### Required action
Reproduce every line below exactly as written; do not include the images.

### Dataset excerpts
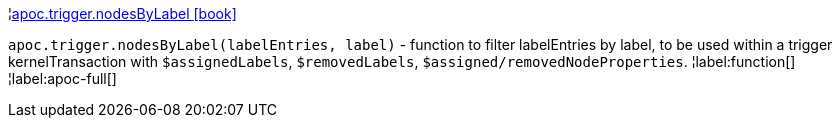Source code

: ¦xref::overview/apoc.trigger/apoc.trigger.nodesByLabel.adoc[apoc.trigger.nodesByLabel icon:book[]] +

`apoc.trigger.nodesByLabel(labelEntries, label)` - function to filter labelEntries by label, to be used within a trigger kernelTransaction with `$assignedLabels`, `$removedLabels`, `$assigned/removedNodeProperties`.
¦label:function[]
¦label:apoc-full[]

### Task answer
Source code

: ¦xref::overview/apoc.trigger/apoc.trigger.nodesByLabel.adoc[apoc.trigger.nodesByLabel icon:book[]] +

`apoc.trigger.nodesByLabel(labelEntries, label)` - function to filter labelEntries by label, to be used within a trigger kernelTransaction with `$assignedLabels`, `$removedLabels`, `$assigned/removedNodeProperties`.
¦label:function[]
¦label:apoc-full[]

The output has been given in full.